The Oversight Board reviews content moderation cases from around the world, sometimes sorting out linguistic and cultural nuances that Meta itself has failed to incorporate into its moderation decisions, automated or otherwise. Facebook whistleblower Frances Haugen has repeatedly sounded the alarm about the company’s ability to monitor its social platforms in non-English-speaking markets. According to the report, half of the decisions of the Supervisory Board concerned countries of the South, including some from Latin America and Africa.

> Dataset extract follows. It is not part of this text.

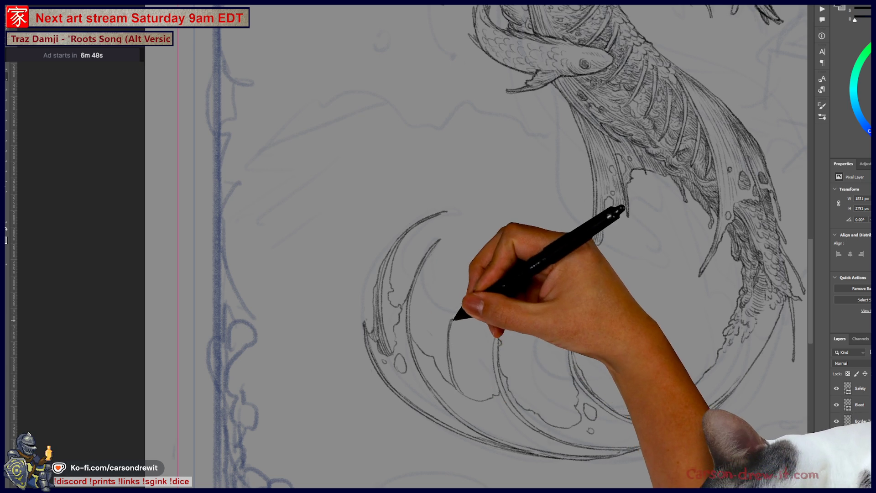
Step: Extend the outer smoke crest arc upward with one long stroke
key(ctrl)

Initially, the council only reviewed cases in which users requested content be restored on Instagram and Facebook, but the group expanded to review cases requesting content be removed a few months later. Yet the Oversight Council’s decision-making domain is limited to questions about individual posts and not the many other features people use on Instagram and Facebook.

The board writes that it wants to expand the scope of its powers to advise Meta on moderation affecting accounts and groups on its platforms, not just individual posts. The supervisory board is currently “in dialogue” with the company, which always has the final say on what the semi-independent advisory group can actually do.